▶ [LIST OF TASKS]
1. List every activity that the FACA recommendations below suggest naming as "preparatory work."
2. Duplicate the stretch of the FACA recommendations below from "2.  Agencies should identify" through "relevant balance factors.".
3. In the FACA recommendations below, what established the cap on the number of discretionary advisory committees?

▶ [DOCUMENT EXTRACT]
:::::

1.  Congress should amend the Federal Advisory Committee Act (“FACA”) and the General Services Administration (“GSA”) should amend its FACA implementing regulations to eliminate any requirement that agencies consult with the Administrator of GSA prior to forming or renewing an advisory committee or implementing a major change to the charter of an existing committee. Specifically, Congress should delete the phrase “after consultation with the Administrator” from section 9(a)(2) of FACA, and GSA should eliminate or suitably revise 41 C.F.R. §§ 102-3.60, 102-3.85(a), which currently require such consultation with GSA’s Committee Management Secretariat.[32]  Agencies should still be required to prepare and file committee charters and should be permitted (but not required) to consult with GSA to obtain advice regarding preparation of the charter or other aspects of committee formation.  Agencies should also still be required to file charters as under current law,[33] including filing with GSA for informational purposes and for inclusion in the FACA database.  GSA should continue to post all committee charters online.

 

2.  Agencies should identify and prioritize those factors for achieving balance among committee members that are directly relevant to the subject matter and purpose of the committee’s work.  The committee charter should include a description of the committee’s mission and the most relevant balance factors. 

 

3.  Whenever Congress creates an advisory committee through legislation, it should indicate its intent as to the mission, estimated duration, budget, and preferred membership balance for the committee.  Whenever such committees are exempted from the biennial review process, Congress should provide guidance concerning the intended duration of each such committee or, alternatively, a clear explanation of the committee’s mission and a provision that the committee should terminate upon completion of that mission.

 

4.  The President and the Office of Management and Budget should eliminate the cap on the number of discretionary advisory committees established by Executive Order 12,838 and Circular A-135.

 

Clarifying the Scope of FACA

 

5.  Congress should not eliminate the exemption for subcommittees that report to parent committees currently stated in 41 C.F.R. § 102-3.35 unless it codifies an exemption providing that members of committees or subcommittees may meet to conduct “preparatory work” without complying with the notice and open meeting requirements of the Act.  The statutory definition of “preparatory work” should be similar to that currently provided in FACA’s implementing regulations at 41 C.F.R. § 102-3.160(a).  Congress and/or GSA should also consider including a clearer list of activities that constitute “preparatory work” than that currently contained in the implementing regulations, including activities such as (i) drafting documents for consideration at a committee meeting, (ii) conducting research or preliminary analysis on topics for discussion at a committee meeting, (iii) engaging in pre-decisional deliberations, (iv) choosing meeting topics, and (v) considering future projects for the committee to undertake.

 

6.  GSA should amend section 102-3.140(e) of the FACA implementing regulations to clarify that, in addition to holding teleconferenced or webconferenced meetings, agencies also may host virtual meetings that can occur electronically in writing over the course of days, weeks or months on a moderated, publicly accessible web forum.  Agencies with advisory committees should be aware that they have the option of holding committee meetings via such online forums.  To the extent they conduct meetings by web forum, agencies should monitor the process and determine whether it is an efficient and transparent means of hosting meetings.

:::::

▶ [AVAILABLE DATA]
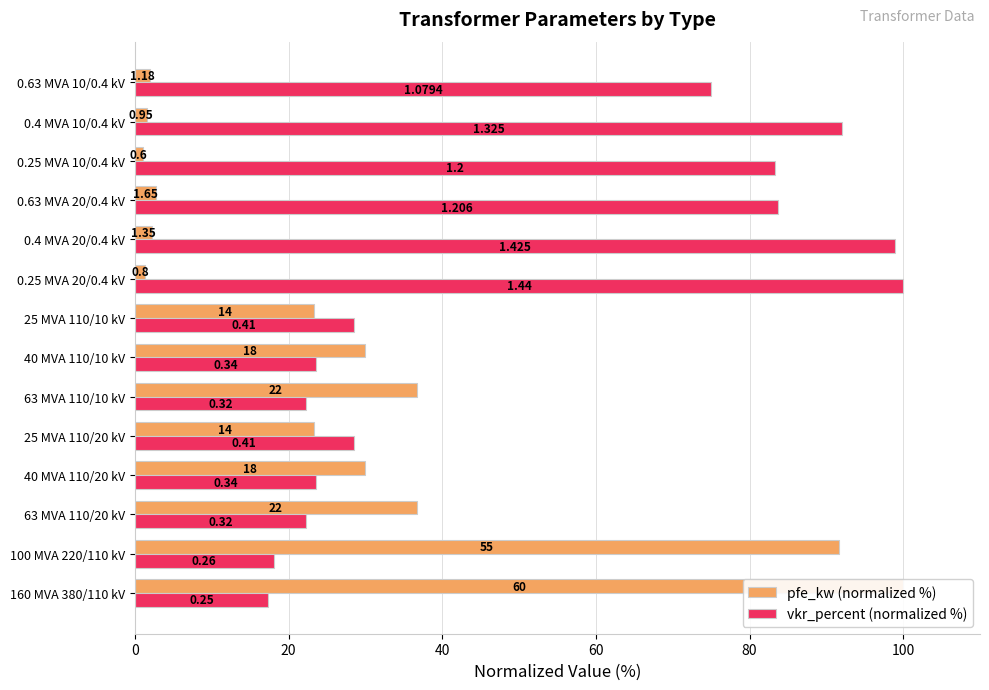

What position from the left is 0.4 MVA 20/0.4 kV?

10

:::::

▶ [EXPECTED RESPONSES]
1.
1. Drafting documents for consideration at a committee meeting
2. Conducting research or preliminary analysis on topics for discussion at a committee meeting
3. Engaging in pre-decisional deliberations
4. Choosing meeting topics
5. Considering future projects for the committee to undertake

2.
2.  Agencies should identify and prioritize those factors for achieving balance among committee members that are directly relevant to the subject matter and purpose of the committee’s work.  The committee charter should include a description of the committee’s mission and the most relevant balance factors.

3. Executive Order 12,838 and Circular A-135.